The provided sequences represent short segments of the FOXP2 protein from
six species: chimpanzee (C), orangutan (O), gorilla (G), rhesus macaque (R),
mouse (M), and human (H).
First, identify the sequences that are identical among the chimpanzee (C),
gorilla (G), and rhesus macaque (R) species. These sequences are "ATETI,"
"PKSSD," "TSSTT," and "NARRD."
Next, identify the sequence for the human (H) species, which differs from the
chimpanzee (C), gorilla (G), and rhesus macaque (R) sequences at two amino
acids.
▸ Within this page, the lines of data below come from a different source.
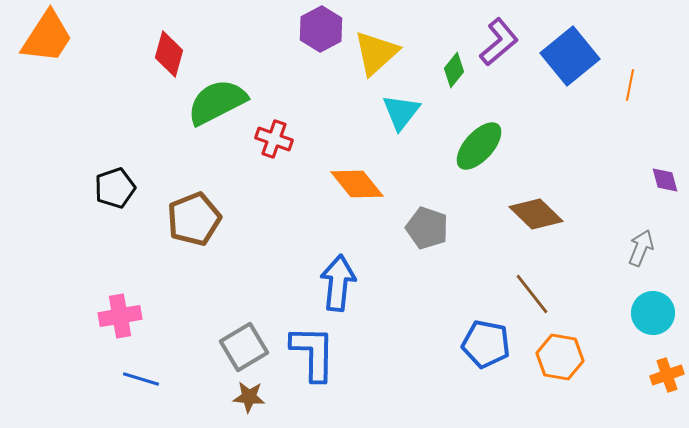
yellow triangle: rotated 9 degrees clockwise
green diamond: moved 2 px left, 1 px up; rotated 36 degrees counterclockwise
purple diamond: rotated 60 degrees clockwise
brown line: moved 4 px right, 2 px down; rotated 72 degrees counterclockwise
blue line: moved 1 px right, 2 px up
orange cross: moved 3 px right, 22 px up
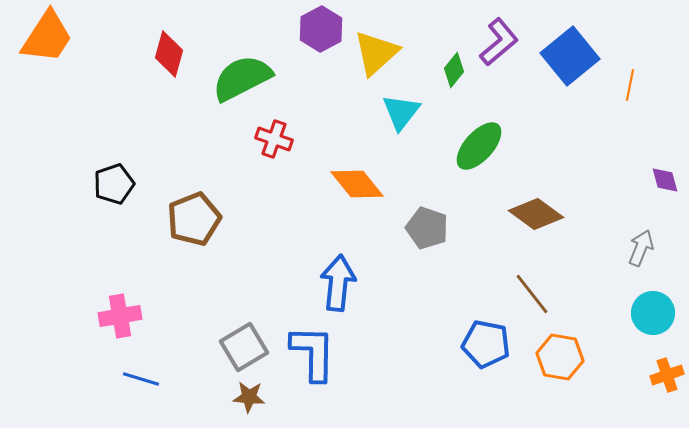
green semicircle: moved 25 px right, 24 px up
black pentagon: moved 1 px left, 4 px up
brown diamond: rotated 8 degrees counterclockwise
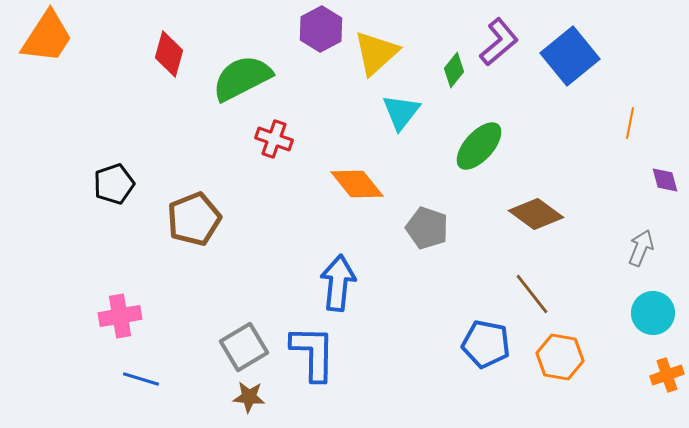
orange line: moved 38 px down
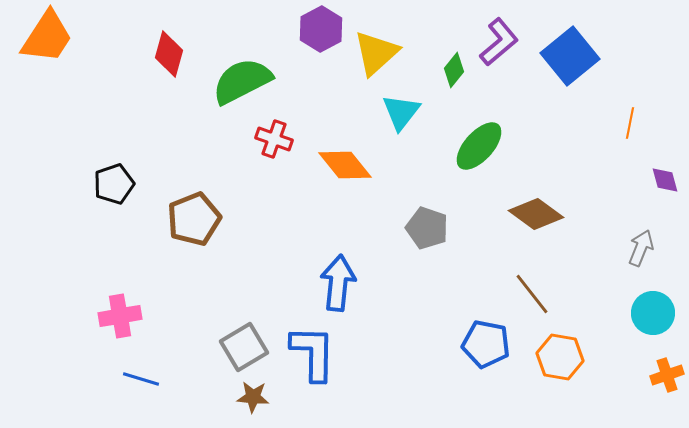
green semicircle: moved 3 px down
orange diamond: moved 12 px left, 19 px up
brown star: moved 4 px right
Underline these two differences in the human sequence.
The orangutan (O) sequence differs from the chimpanzee (C), gorilla (G), and
rhesus macaque (R) sequences at one amino acid (having V instead of A) and
from the human (H) sequence at three amino acids. Identify the orangutan
sequence.
In the mouse (M) sequence, circle the amino acid(s) that differ from the
chimpanzee (C), gorilla (G), and rhesus macaque (R) sequences, and draw a
square around those that differ from the human (H) sequence.
Comparison of Amino Acid Differences between Mouse and Primates
with Human and Primates:
Compare the amino acid differences between the mouse (M) sequence and the
chimpanzee (C), gorilla (G), and rhesus macaque (R) sequences with those
between the human (H) sequence and the chimpanzee (C), gorilla (G), and
rhesus macaque (R) sequences.
Count and compare the number of amino acid differences between the mouse
(M) and primate sequences versus those between the human (H) and primate
sequences.
Consider the evolutionary implications of these differences in terms of the
divergence between rodents and primates compared to that between humans and
other primates.
Discuss how comparing the sequences of the FOXP2 protein across primates
can provide insights into the evolutionary changes associated with speech.
Explain the significance of identifying specific amino acid changes in FOXP2
across different primate species and how these changes may be linked to the
development of speech-related traits in humans.
Consider the evolutionary context and implications of FOXP2 sequence
variation in the context of primate evolution and the emergence of speech and
language abilities.
Discuss the concept of gene regulation and its role in controlling developmental
processes and morphological traits.
Explain how changes in gene regulation, such as mutations or alterations in
regulatory sequences, can lead to the evolution of novel structures and
phenotypic traits.
Use the example of the treehopper's thorns to illustrate how changes in gene
regulation may have influenced the evolution of this unique structure.
Consider the adaptive significance of changes in gene regulation and their
contribution to organismal diversity and evolution.
Comparing the sequences of the FOXP2 protein across primates can provide
insights into the evolutionary changes associated with speech. By examining the
differences and similarities in FOXP2 sequences among different primate
species, researchers can identify specific amino acid changes that may have
contributed to the development of speech-related traits. Understanding how
FOXP2 has evolved across primate lineages can help elucidate the genetic basis
of speech and language evolution in humans.